Selasa, 15 Maret 2011

Prof Tanimoto: Sori, 3D saja Tak Cukup!



shutterstock
ILUSTRASI: Tanimoto mengembangkan teknologi Free-viewpoint Television, yang menurutnya bisa memberikan lebih banyak sisi gambar dan penonton juga bisa memilihnya.
JAKARTA, KOMPAS.com - Di mata pakar teknologi citra, teknologi citra 3D (tiga dimensi) yang tengah digandrungi kini ternyata masih dinilai belum cukup. Salah satu pakar yang mengaku belum puas itu adalah Masayuki Tanimoto, profesor teknologi citra dari Nagoya University, Jepang.
Citra 3D hanya mampu memberikan dua sisi gambar.
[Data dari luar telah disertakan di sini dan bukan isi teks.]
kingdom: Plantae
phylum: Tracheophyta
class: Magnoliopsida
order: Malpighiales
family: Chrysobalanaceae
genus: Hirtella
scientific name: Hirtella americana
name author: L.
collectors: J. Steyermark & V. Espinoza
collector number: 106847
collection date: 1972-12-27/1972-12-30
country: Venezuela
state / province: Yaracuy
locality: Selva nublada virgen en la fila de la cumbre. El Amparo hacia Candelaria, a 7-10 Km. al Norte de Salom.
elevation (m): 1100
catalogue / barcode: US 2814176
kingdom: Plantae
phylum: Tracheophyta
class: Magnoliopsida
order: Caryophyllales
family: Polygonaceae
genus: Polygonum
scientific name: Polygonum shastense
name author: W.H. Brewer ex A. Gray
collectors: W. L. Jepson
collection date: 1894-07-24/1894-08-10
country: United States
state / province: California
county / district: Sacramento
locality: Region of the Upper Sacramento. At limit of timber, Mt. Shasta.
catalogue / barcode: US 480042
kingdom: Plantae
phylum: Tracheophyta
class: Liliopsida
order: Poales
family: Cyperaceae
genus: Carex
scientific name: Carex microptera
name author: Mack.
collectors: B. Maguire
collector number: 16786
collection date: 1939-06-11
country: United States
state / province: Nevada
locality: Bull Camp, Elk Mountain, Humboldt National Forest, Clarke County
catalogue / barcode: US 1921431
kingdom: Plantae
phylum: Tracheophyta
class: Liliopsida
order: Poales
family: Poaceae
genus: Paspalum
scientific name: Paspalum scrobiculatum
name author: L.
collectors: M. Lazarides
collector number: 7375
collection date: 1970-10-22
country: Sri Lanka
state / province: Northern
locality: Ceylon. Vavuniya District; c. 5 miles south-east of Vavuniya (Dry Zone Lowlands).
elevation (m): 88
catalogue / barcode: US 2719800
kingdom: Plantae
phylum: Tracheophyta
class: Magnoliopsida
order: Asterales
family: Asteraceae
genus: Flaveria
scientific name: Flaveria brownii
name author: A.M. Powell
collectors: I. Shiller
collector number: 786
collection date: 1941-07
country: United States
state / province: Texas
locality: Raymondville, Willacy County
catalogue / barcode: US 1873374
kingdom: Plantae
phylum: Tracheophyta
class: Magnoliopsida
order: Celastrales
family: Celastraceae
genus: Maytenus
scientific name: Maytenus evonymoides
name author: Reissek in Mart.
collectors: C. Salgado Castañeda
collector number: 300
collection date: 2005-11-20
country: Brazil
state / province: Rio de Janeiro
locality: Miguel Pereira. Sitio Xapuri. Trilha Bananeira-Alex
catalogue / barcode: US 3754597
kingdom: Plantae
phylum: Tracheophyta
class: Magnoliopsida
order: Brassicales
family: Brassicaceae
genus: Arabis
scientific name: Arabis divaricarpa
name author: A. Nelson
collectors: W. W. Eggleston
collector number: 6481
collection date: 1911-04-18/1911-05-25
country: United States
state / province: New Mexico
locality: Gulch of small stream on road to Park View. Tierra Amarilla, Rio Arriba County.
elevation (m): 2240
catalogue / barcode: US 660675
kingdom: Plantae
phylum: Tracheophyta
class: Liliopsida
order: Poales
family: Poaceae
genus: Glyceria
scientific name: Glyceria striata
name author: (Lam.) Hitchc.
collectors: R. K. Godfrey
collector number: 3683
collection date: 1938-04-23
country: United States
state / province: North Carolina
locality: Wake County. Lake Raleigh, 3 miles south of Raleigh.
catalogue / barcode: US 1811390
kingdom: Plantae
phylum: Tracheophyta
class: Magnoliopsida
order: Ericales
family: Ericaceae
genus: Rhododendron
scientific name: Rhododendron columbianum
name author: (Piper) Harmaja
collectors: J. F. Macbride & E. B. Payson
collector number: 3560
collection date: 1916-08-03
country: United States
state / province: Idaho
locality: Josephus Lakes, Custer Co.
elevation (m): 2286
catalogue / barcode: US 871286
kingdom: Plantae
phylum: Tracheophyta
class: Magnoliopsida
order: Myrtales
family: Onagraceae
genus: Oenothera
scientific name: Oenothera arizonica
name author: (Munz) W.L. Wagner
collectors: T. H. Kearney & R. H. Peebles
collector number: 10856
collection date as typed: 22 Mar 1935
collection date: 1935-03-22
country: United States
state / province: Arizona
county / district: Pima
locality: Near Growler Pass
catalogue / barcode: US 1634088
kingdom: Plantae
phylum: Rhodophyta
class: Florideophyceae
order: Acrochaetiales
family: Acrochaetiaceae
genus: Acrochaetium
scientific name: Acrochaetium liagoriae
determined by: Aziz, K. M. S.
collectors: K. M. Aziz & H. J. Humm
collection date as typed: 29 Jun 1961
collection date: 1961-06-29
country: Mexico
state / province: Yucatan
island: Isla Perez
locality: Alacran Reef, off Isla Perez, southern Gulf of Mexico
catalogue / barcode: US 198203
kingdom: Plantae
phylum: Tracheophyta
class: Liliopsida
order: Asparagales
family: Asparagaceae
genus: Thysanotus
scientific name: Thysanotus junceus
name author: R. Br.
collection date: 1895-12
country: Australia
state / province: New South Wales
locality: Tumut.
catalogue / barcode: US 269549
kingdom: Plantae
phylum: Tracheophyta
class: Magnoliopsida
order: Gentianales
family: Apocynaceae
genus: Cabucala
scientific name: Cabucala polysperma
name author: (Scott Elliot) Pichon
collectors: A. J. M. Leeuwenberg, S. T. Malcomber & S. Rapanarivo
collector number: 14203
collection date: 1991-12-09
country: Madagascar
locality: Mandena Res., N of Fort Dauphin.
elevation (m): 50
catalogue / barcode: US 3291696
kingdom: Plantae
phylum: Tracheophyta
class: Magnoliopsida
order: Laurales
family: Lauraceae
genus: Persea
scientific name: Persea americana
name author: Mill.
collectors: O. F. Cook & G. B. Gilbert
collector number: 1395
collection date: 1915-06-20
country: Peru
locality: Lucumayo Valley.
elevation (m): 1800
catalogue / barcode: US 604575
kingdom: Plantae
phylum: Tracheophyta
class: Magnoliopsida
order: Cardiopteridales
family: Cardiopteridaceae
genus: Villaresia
Itu belum cukup natural.
-- Masayuki Tanimoto
Tanimoto mengungkapkan, citra 3D hanya mampu memberikan dua sisi gambar. Hal itu menurutnya belum cukup natural.
"Karena citra 3D tidak bisa membuat penikmatnya melihat sisi yang lain dari sebuah gambar," ujar Tanimoto di hadapan peserta International Workshop on Digital Imaging (Iwait) 2011 yang digelar Jumat (7/1/2011) di Jakarta.
Berangkat dari ketidakpuasan itu Tanimoto kemudian mengembangkan teknologi Free-viewpoint Television. Lewat teknologi itu, lanjut dia, televisi bisa memberikan lebih banyak sisi gambar dan penonton juga bisa memilihnya.
"Kunci aplikasi teknologi ini adalah pada proses pengambilan gambarnya. Pada tahap tersebut, ratusan kamera akan dipasang untuk mengambil gambar dari berbagai sisi," paparnya.
Pada akhirnya, semua gambar kemudian diolah hingga menjadi satu citra yang siap disiarkan. Tanimoto memaparkan, mimpinya hanya satu, yaitu semua televisi konvensional yang sekarang digunakan harus diganti dengan FTV.
"Dengan begitu orang bisa memilih sendiri gambar yang diinginkan," ungkapnya.
Untuk itu, Tanimoto memulai riset tentang pengembangan FTV sejak 15 tahun yang lalu. Puluhan publikasi telah termuat di jurnal internasional. Ia juga membimbing mahasiswa yang tertarik menekuni pengembangan FTV.
Tanimoto mengatakan, pengembangan FTV tak hanya mampu memuaskan kebutuhan citra yang indah, tetapi juga berkontribusi pada masalah yang lebih penting. Misalnya saja, kedokteran, pendidikan dan budaya.
"Sekarang punya gambar dan CD video di buku, tapi kita tak bisa melihat sisi yang kita mau. Dengan FTV, kita bisa. Belajar bentuk hewan misalnya, akan lebih mudah sebab bisa melihat dari semua sisi," katanya.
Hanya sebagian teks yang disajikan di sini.